The regular season marks the culmination of an extensive investigation into who your team will be that year. By this point, you’ve gone through free agency, the draft, training camp, and the preseason. You feel good in your decisions insofar as you can create clarity without having played meaningful games. But there are still plenty of uncertainties that remain, whether at the start of the regular season or the end, and new ones continually develop over time.
That is what I will look to address in our Buy or Sell series. In each installment, I will introduce a topic statement and weigh some of the arguments for either buying it (meaning that you agree with it or expect it to be true) or selling it (meaning you disagree with it or expect it to be false).
The range of topics will be intentionally wide, from the general to the specific, from the immediate to that in the far future. And as we all tend to have an opinion on just about everything, I invite you to share your own each morning on the topic statement of the day.
Topic Statement: Running back Najee Harris will break (or tie) the Steelers’ all-time rookie touchdown record.

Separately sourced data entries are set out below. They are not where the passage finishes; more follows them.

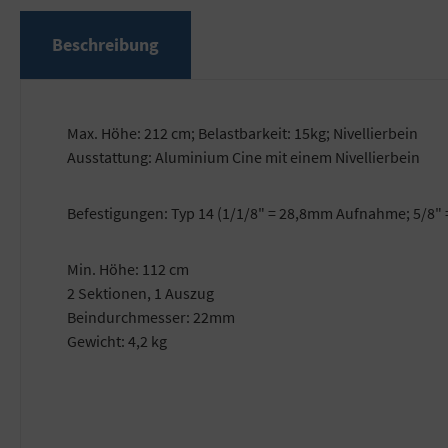
Beschreibung
Max. Höhe: 212 cm; Belastbarkeit: 15kg; Nivellierbein
Ausstattung: Aluminium Cine mit einem Nivellierbein
Befestigungen: Typ 14 (1/1/8" = 28,8mm Aufnahme; 5/8"
Min. Höhe: 112 cm
2 Sektionen, 1 Auszug
Beindurchmesser: 22mm
Gewicht: 4,2 kg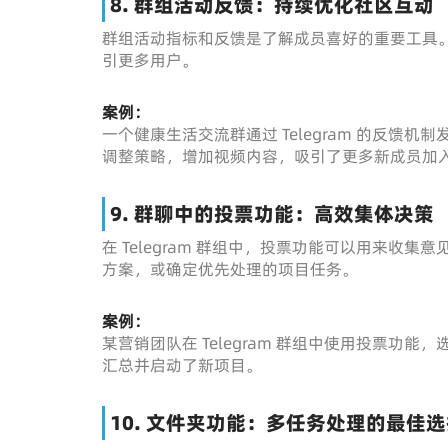
8. 群组活动反馈：持续优化社区互动
群组活动指标和反馈是了解成员喜好的重要工具
引更多用户。
案例：
一个健康生活交流群通过 Telegram 的反
调整策略，增加视频内容，吸引了更多新成员加
9. 群聊中的投票功能：高效集体决策
在 Telegram 群组中，投票功能可以用来
方案，或确定优先处理的项目任务。
案例：
某营销团队在 Telegram 群组中使用投票
汇总并启动了新项目。
10. 文件夹功能：多任务处理的最佳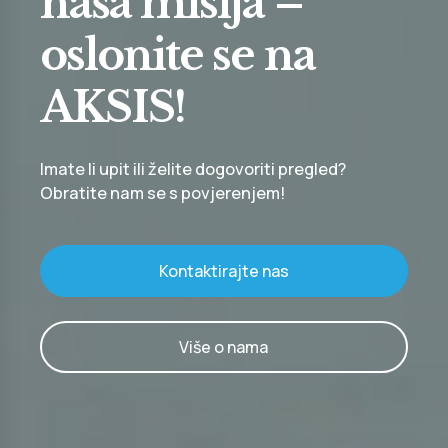
naša misija –
oslonite se na
AKSIS!
Imate li upit ili želite dogovoriti pregled?
Obratite nam se s povjerenjem!
Kontaktirajte nas
Više o nama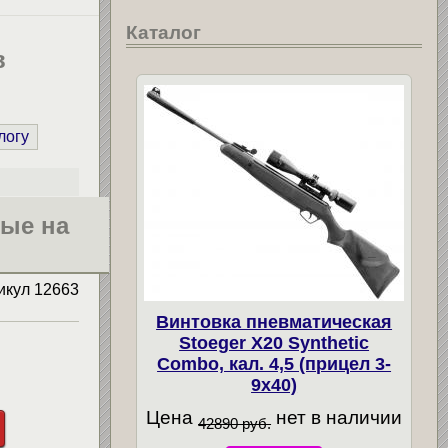
Каталог
в
логу
ые на
икул
12663
Винтовка пневматическая
Stoeger X20 Synthetic
Combo, кал. 4,5 (прицел 3-
9х40)
Цена
нет в наличии
42890 руб.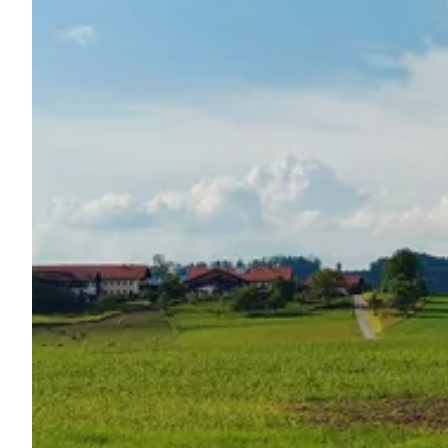
Frag Howdy
Fotoinspiration
Tipps & Inspiration
Stories
Gutscheine
Über uns
Shop
Kontakt
Select language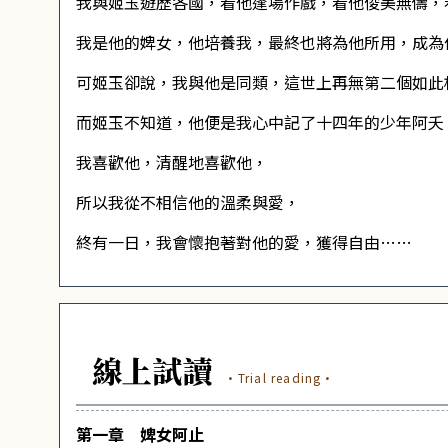
我與姬玉遊歷各國，看他逢場作戲，看他俊美無儔，
我是他的婢女，他培養我，最終也將為他所用，成為
可姬玉卻說，我與他是同類，這世上再無第二個如此
而姬玉不知道，他便是我心中記了十四年的少年阿夭
我喜歡他，清醒地喜歡他，
所以我從不相信他的溫柔與愛，
終有一日，我會懷抱著對他的愛，獲得自由……
線上試讀
·Trial reading·
第一章 婢女阿止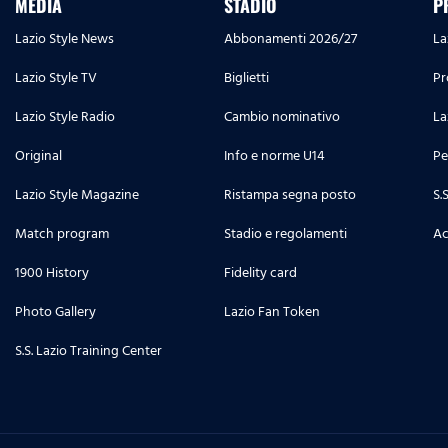
MEDIA
STADIO
P
Lazio Style News
Abbonamenti 2026/27
La
Lazio Style TV
Biglietti
Pr
Lazio Style Radio
Cambio nominativo
La
Original
Info e norme U14
Pe
Lazio Style Magazine
Ristampa segna posto
S.
Match program
Stadio e regolamenti
Ac
1900 History
Fidelity card
Photo Gallery
Lazio Fan Token
S.S. Lazio Training Center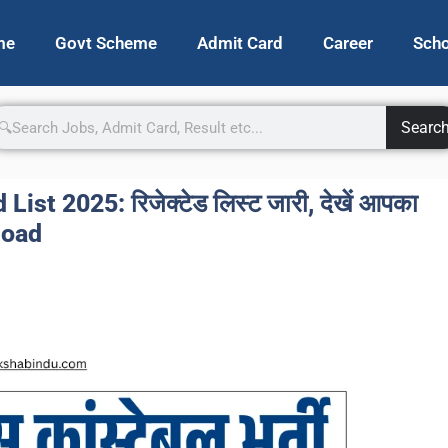
me
Govt Scheme
Admit Card
Career
Scho
Searc
st 2025: रिजेक्टेड लिस्ट जारी, देखें आपका
nload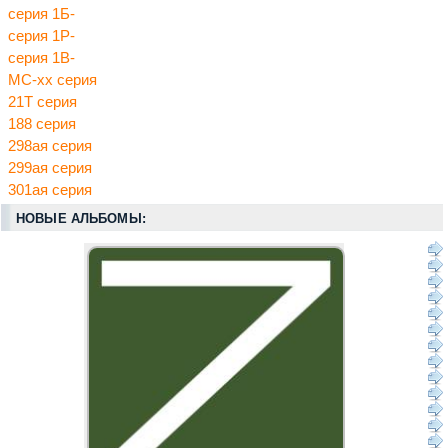
серия 1Б-
серия 1Р-
серия 1В-
МС-хх серия
21Т серия
188 серия
298ая серия
299ая серия
301ая серия
НОВЫЕ АЛЬБОМЫ: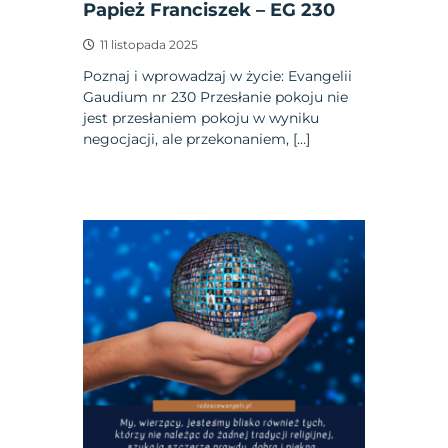
Papież Franciszek – EG 230
11 listopada 2025
Poznaj i wprowadzaj w życie: Evangelii
Gaudium nr 230 Przesłanie pokoju nie
jest przesłaniem pokoju w wyniku
negocjacji, ale przekonaniem, […]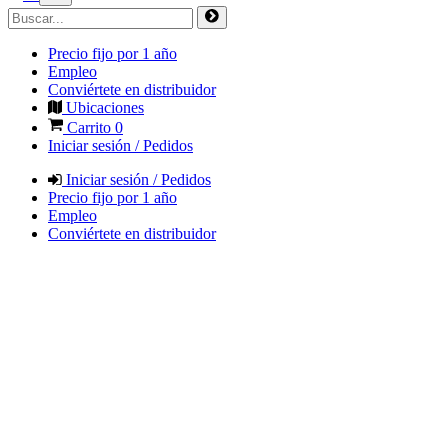
Precio fijo por 1 año
Empleo
Conviértete en distribuidor
Ubicaciones
Carrito
0
Iniciar sesión / Pedidos
Iniciar sesión / Pedidos
Precio fijo por 1 año
Empleo
Conviértete en distribuidor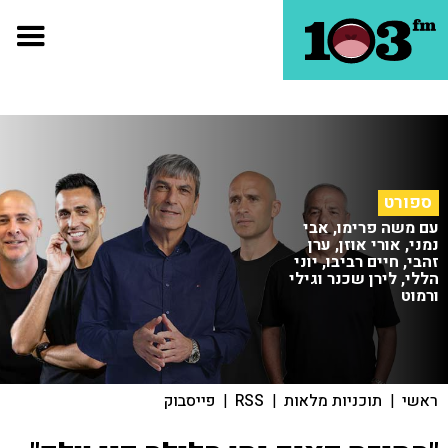
ספורט
עם משה פרימו, אבי
נמני, אורי אוזן, ערן
זהבי, חיים רביבו, יוני
הללי, לירן שכנר וגילי
ורמוט
ראשי
|
תוכניות מלאות
|
RSS
|
פייסבוק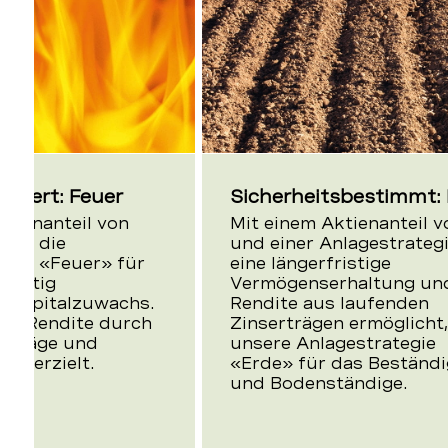
Anlagestrategie
ntiert: Feuer
Sicherheitsbestimmt:
ktienanteil von
Mit einem Aktienanteil 
eht die
und einer Anlagestrategi
egie «Feuer» für
eine längerfristige
fristig
Vermögenserhaltung und
n Kapitalzuwachs.
Rendite aus laufenden
die Rendite durch
Zinserträgen ermöglicht,
erträge und
unsere Anlagestrategie
ne erzielt.
«Erde» für das Beständ
und Bodenständige.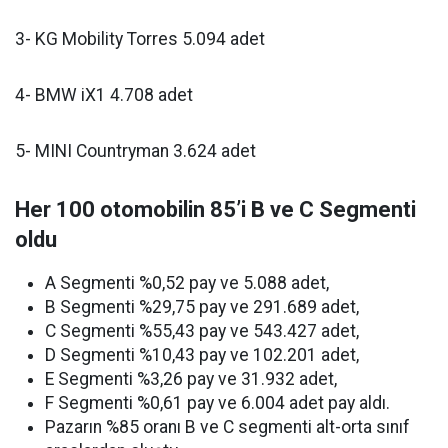
3- KG Mobility Torres 5.094 adet
4- BMW iX1 4.708 adet
5- MINI Countryman 3.624 adet
Her 100 otomobilin 85’i B ve C Segmenti
oldu
A Segmenti %0,52 pay ve 5.088 adet,
B Segmenti %29,75 pay ve 291.689 adet,
C Segmenti %55,43 pay ve 543.427 adet,
D Segmenti %10,43 pay ve 102.201 adet,
E Segmenti %3,26 pay ve 31.932 adet,
F Segmenti %0,61 pay ve 6.004 adet pay aldı.
Pazarın %85 oranı B ve C segmenti alt-orta sınıf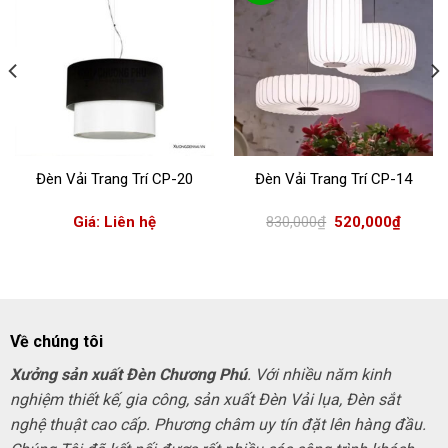
Đèn Vải Trang Trí CP-20
Đèn Vải Trang Trí CP-14
Giá
Giá
Giá: Liên hệ
830,000
₫
520,000
₫
gốc
hiện
là:
tại
830,000₫.
là:
520,000
Về chúng tôi
Xưởng sản xuất Đèn Chương Phú
. Với nhiều năm kinh
nghiệm thiết kế, gia công, sản xuất Đèn Vải lụa, Đèn sắt
nghệ thuật cao cấp. Phương châm uy tín đặt lên hàng đầu.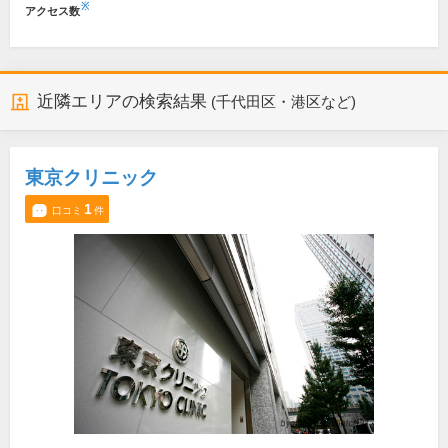
※
アクセス数
近隣エリアの検索結果
(千代田区・港区など)
東京クリニック
1
口コミ
件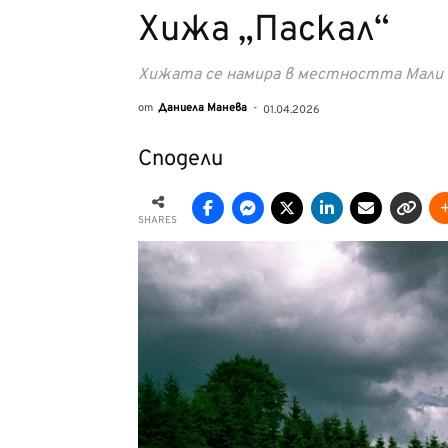
Хижа „Паскал“
Хижата се намира в местността Мали и
от
Даниела Манева
-
01.04.2026
Сподели
SHARES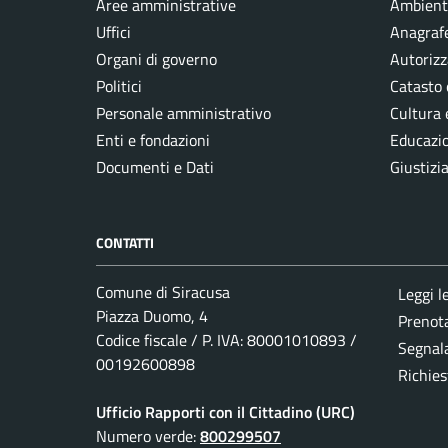
Aree amministrative
Ambient
Uffici
Anagrafe
Organi di governo
Autorizz
Politici
Catasto 
Personale amministrativo
Cultura 
Enti e fondazioni
Educazi
Documenti e Dati
Giustizi
CONTATTI
Comune di Siracusa
Leggi l
Piazza Duomo, 4
Prenot
Codice fiscale / P. IVA: 80001010893 /
Segnala
00192600898
Richies
Ufficio Rapporti con il Cittadino (URC)
Numero verde:
800299507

Explanation: The Steelers have had 17 players record at least 11 touchdowns during a season 29 times over the course of franchise history. Only three of them did it as rookies, and first-round running back Najee Harris could be the fourth today. The most recent player to do it was Chase Claypool just last year, with nine receiving touchdowns and two rushing touchdowns (the others being Franco Harris and Louis Lipps). Harris has seven rushing touchdowns and three receiving touchdowns.
Buy:
With the season on the line, the Steelers are going to try to get the ball into the hands of their best playmakers, and right now, Harris is easily their best. Diontae Johnson hasn’t been as reliable lately as he had been for most of the season, and also missed a day on the Reserve/COVID-19 List. Pat Freiermuth hasn’t been too involved since his concussion. Chase Claypool certainly hasn’t been his rookie self.
If plays are going to be made, Harris is going to make them, and that could be as a runner or receiver. He already has the team’s rookie record for the most receptions in a season, now with 70. The record was 62.
Sell:
First and foremost, the Ravens have one of the best rushing defenses in the NFL, yet the worst passing defense. They have allowed over 4500 passing yards already this year, and 30 touchdowns. Even with Ben Roethlisberger riding it out on fumes, they’re still going to be putting the ball in the air, and Johnson and company will have the better matchups. Plus, we all know Roethlisberger has never shied from a struggling target.
Harris isn’t going to be able to move the ball the way he did last week. And it took him until the last play to score. It was his first touchdown since week 14. He’s only scored in two of the past six games, so the odds favor him not getting into the end zone.